Wi-Fi devices use antennas to exchange wireless signals with other Wi-Fi devices. Wi-Fi devices with multiple antennas are often able to maintain a stable wireless signal, resulting in faster and more reliable communication within a wireless network. Some Wi-Fi devices with multiple antennas can also send and receive multiple signals at the same time, resulting in significantly faster speeds than single antenna Wi-Fi devices.
Wi-Fi devices communicate with each other through radio signals. These signals are subject to interference that can cause the signal to split into multiple paths. Environmental obstacles, such as walls and ceilings, as well as other wireless devices, including cordless phones and microwave ovens, are all sources of interference. As a Wi-Fi signal encounters interference and splits into multiple paths, the quality of its signal decreases and becomes more difficult for the receiving device to interpret. The signal on the shortest path will arrive at the receiving device before the other signals, and will typically have the least signal distortion. In some cases, the best signal will not reach the receiving device's antenna due to local interference. Single-antenna Wi-Fi devices must settle for the weaker or more distorted single that manages to reach the device's antenna.

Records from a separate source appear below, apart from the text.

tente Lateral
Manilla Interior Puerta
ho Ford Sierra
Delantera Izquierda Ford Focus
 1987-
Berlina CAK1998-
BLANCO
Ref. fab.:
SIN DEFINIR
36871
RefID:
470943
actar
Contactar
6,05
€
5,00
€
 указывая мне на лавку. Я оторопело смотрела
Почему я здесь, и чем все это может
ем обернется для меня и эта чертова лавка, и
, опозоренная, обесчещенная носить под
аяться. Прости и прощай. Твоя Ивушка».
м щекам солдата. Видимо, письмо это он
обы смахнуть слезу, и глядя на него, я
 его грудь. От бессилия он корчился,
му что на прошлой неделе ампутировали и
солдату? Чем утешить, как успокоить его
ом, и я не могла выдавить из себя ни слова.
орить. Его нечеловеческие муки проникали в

Wi-Fi devices with two antennas have an increased chance of receiving a signal with minimal distortion. Wi-Fi devices that use two or more antennas are said to have antenna diversity. On simple devices, only one antenna is used at a time for transmitting or receiving signals. The router automatically determines what antenna is receiving the strongest signal and uses that antenna to receive the current signal and broadcast a response signal.
Multiple Input/Multiple Output
Multiple Input/Multiple Output (MIMO) Wi-Fi devices feature multiple antennas that can be used at the same time for increased transmission speed. For example, a computer with a MIMO Wi-Fi networking card with two antennas can receive two transmissions from a MIMO router with at least two antennas. A wireless network in which only one device features two antennas can still benefit due to antenna diversity. If the network only has one MIMO device, the network's signal quality will increase due to antenna diversity, but it will not receive the speed benefits of MIMO.

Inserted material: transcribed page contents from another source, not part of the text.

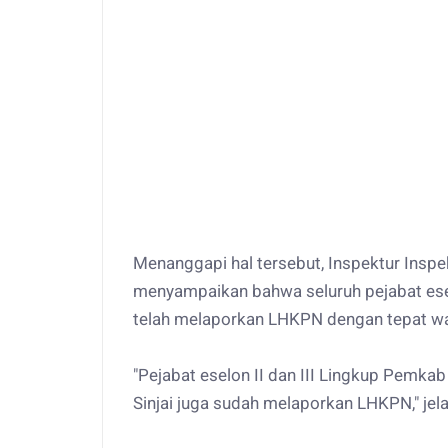
Menanggapi hal tersebut, Inspektur Inspe
menyampaikan bahwa seluruh pejabat eselo
telah melaporkan LHKPN dengan tepat w
"Pejabat eselon II dan III Lingkup Pemkab
Sinjai juga sudah melaporkan LHKPN," jel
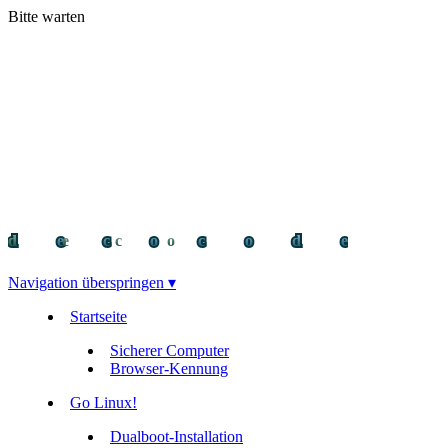
Bitte warten
decocode
decocode
deco
Navigation überspringen ▾
Startseite
Sicherer Computer
Browser-Kennung
Go Linux!
Dualboot-Installation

A network's environment is the main determining factor behind the difference in speed between a Wi-Fi network with antenna diversity and a Wi-Fi network without it. If two Wi-Fi devices are in use in an open space with little to no interference, neither device needs to have antenna diversity, because both devices are likely to receive a strong signal. A Wi-Fi device with two antennas will show a greater improvement over a device with a single antenna in environments with larger levels of interference. MIMO devices will always show a speed improvement when used with other MIMO devices, even in areas with low interference. For example, a MIMO Wi-Fi device that can send data over a single antenna at speeds up to 300 megabits per second could send data at up to 600 Mbps if it is transmitting to another MIMO device.